Abstract :
Bencana Erupsi Merapi yang terjadi tahun 2010 selain membawa dampak mental dan fisik bagi
para korban tetapi juga membawa dampak bagi menurunnya kepercayaan publik terhadap Jogja.
Hal yang tampak jelas adalah pada turunnya kunjungan wisatawan domestik maupun
internasional ke Jogja. Pemberitaan media massa cetak maupun elektronik yang terlalu
berlebihan terkait dengan kondisi dan situasi Jogja membuat publik semakin takut untuk
berkunjung ke Jogja. Dengan adanya permasalahan tersebut Pemkot berinisiatif untuk membuat
suatu gerakan kampanye ?Ayo ke Jogja?. latar belakang kampanye tersebut adalah untuk
mengcounter pemberitaan media massa terkait dengan kondisi dan situasi Jogja. Pemkot
mengajak semua lapisan masyarakat Jogja pada khususnya untuk ikut berpartisispasi
memulihkan citra Jogja. Adapun dalam kampanye ?Ayo ke Jogja? tersebut mengarah pada jenis
current image dan wish image. Penelitian ini merupakan penelitian deskripstif kualitatif.
Pemaparan hasil berdasarkan wawancara dan dokumen yang didapat dilapangan tentang
perencanaan kampanye. dalam sebuah perencanaan ada beberapa tahapan yang harus dilakukan.

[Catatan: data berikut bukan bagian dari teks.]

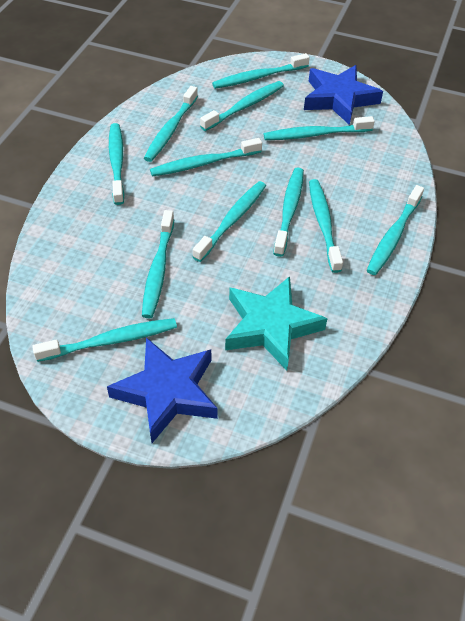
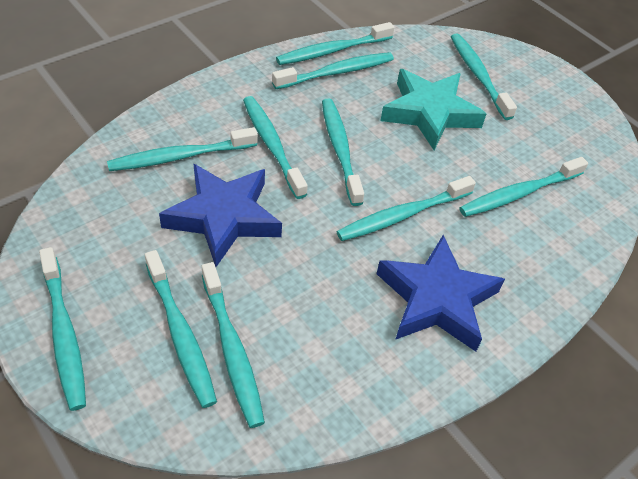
turquoise toothbrush: [32,318,177,362] [109,123,124,205] [142,210,174,318] [144,86,198,162] [150,138,262,177] [193,181,266,262] [200,81,284,131] [212,53,310,89] [264,116,375,140] [273,167,304,257] [309,179,343,273] [367,185,424,275] = 12 -> [39,247,86,411] [107,127,258,171] [145,250,217,408] [202,262,265,428] [243,96,308,199] [272,52,394,89] [276,22,394,65] [322,99,364,206] [336,176,476,241] [451,34,517,120] [459,157,588,217] = 11

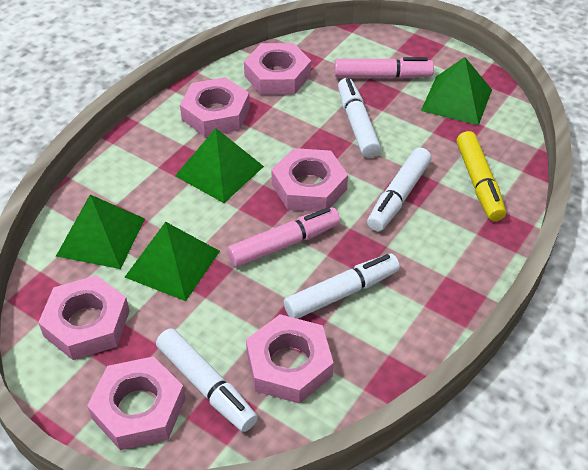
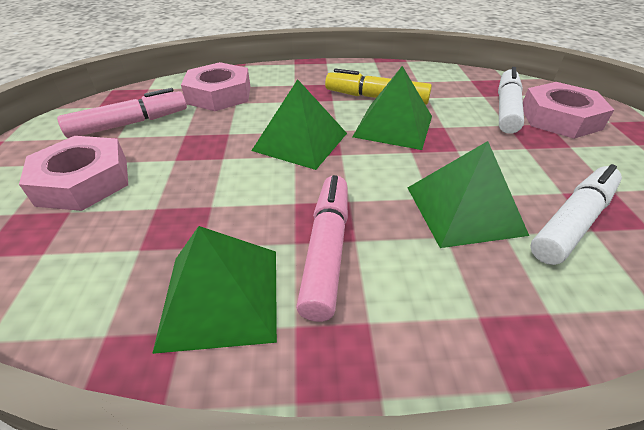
pink nut: [38,275,130,360] [87,356,185,450] [180,77,250,137] [244,43,311,95] [246,314,334,404] [271,148,348,212] = 6 -> [19,136,128,211] [181,62,250,111] [523,82,614,139] = 3
white marker: [156,328,258,432] [284,253,400,319] [338,78,381,158] [367,147,432,232] = 4 -> [498,67,524,134] [530,164,622,265] = 2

Tahapan perencanaan kampanye dalam penelitian ini menggunakan teori Anne Gregory yaitu:
analisis masalah, menetapkan tujuan, menentukan pesan, menyusun strategi dan taktik,
menyusun skala waktu , melakukan evaluasi dan review. Penelitian ini ingin mengetahui
bagaimanakah perencanaan kampanye ?Ayo ke Jogja? dari Dinas Pariwisata dan Kebudayaan
Kota Jogja untuk memulihkan citra Jogja pasca benca Merapi tahun 2010. Perencanaan
kampanye sangat penting dilakukan sebelum implementasi kegiatan. Strategi yang tepat akan
menentukan keberhasilan dari kampanye. Penetapan strategi disesuaikan dengan siapa yang
menjadi target sasarannya sehingga akan diketahui strategi persuasi apa yang akan dipakai,
apakah menggunakan strategi stimulus respons, strategi kognitif, strategi motivasi, strategi
pendekatan sosial atau strategi personalitas. Berdasarkan hasil data dan analisis yang diperoleh
bahwa perencanaan kampanye Dinas Pariwisata Jogja menggunakan strategi persuasi
kognitif,motivasi dan pendekatan sosial. Dalam tahapan perencanaan kampanye tersebut tidak
sesuai dengan tahapan perencanaan kampanye Anne Gregory. Tahapan perencanaan kampanye
?Ayo ke Jogja? tidak memiliki skala waktu yang jelas dan rinci. Idealnya dalam sebuah
perencanaan kampanye harus memiliki skala waktu yang jelas untuk memudahkan dalam hal
evaluasi dan akan membuat kampanye tetap on the track.